One of the most valuable classes I took in law school was commercial transactions from J.J. White, which was awash with diagrams and explanations of the underlying deals and payment systems. I may not know from memory all the rules of letter of credit law or negotiable instruments law, but once you know how the deals work, finding the answers to the questions is straight forward. But, you can’t walk into Barnes and Nobles, or log onto Amazon, or even read the Wall Street Journal on a semi-regular basis in bits and pieces and quickly get up to speed on these underlying issues.
Equally importantly, a lot of the bad scholarly work and bad litigation argument done by very smart people flows from a lack of understanding of the transactions. Unless you know what the customary terms are, and what the usual disagreements are when disputes arise, understanding these contracts is like trying to derive Roman Catholic practice and doctrine solely from the Biblical text. Possible, perhaps, but an approach prone to wrong turns and wasted time.

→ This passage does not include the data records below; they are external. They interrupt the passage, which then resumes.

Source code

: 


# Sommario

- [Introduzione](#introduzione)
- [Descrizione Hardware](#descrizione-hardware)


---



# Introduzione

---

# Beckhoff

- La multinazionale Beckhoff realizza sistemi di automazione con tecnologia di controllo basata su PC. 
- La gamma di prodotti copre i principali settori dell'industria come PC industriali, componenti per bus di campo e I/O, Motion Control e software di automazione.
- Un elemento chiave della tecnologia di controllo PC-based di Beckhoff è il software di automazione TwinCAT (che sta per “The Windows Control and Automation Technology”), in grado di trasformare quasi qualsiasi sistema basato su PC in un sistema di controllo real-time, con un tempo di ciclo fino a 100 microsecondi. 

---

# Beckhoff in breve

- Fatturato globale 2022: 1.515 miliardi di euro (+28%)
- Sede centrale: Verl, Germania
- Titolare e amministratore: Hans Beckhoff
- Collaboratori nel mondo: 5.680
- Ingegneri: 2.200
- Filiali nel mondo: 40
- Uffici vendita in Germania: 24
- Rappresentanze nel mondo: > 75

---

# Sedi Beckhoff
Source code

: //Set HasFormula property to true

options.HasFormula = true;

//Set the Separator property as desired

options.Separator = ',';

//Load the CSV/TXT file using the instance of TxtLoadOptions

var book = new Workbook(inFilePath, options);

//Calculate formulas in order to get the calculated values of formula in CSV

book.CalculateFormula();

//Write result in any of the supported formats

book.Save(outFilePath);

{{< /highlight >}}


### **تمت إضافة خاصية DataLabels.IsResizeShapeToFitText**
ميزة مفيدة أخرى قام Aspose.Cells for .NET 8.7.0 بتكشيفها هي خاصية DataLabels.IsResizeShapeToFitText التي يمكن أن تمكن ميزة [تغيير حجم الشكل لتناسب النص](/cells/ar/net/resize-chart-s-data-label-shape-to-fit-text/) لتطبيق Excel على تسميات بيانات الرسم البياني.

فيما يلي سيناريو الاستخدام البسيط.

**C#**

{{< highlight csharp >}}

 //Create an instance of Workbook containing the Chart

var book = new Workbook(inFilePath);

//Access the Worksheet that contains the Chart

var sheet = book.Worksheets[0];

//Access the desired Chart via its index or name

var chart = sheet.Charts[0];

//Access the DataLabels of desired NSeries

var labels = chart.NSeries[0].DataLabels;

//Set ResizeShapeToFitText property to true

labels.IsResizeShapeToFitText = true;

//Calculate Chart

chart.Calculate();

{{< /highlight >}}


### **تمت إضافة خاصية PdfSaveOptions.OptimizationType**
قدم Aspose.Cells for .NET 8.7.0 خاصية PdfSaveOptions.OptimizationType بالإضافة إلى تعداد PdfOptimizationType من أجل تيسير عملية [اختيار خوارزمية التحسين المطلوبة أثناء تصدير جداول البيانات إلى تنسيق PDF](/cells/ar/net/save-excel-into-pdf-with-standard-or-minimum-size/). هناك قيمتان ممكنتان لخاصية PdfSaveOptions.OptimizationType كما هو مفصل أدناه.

October 7, 2009, 1:35 pmDLD says:
I’d like to disagree with the folks who have said the first course (on the Efficient Market Hypothesis) wouldn’t be of value to lawyers. One area directly affected by this is securities law — specifically, the establishment of reliance (through a fraud-on-the-market theory), loss causation, and damages in private actions for enforcement of the securities laws (such as Section 10(b) of the Exchange Act). So, the purely economic material could be supplemented by a review of caselaw in this area to see how courts have applied the economic theory.
Of course in actual practice, expert testimony by economists will almost certainly be submitted to the court but I still think a lawyer practicing in this area would want to understand the big picture issues regarding the EMH.
October 7, 2009, 1:48 pmMichael F. Martin says:
If the first course were to combine the theory of EMH with study and practical application to GAAP accounting rules, that would be more useful.
October 7, 2009, 3:58 pmAlanDownunder says:
“Teaching the controversy” on EMH would be like teaching the controversy on Intelligent Design. In a sane world, there would be no controversy, no ID and no EMH.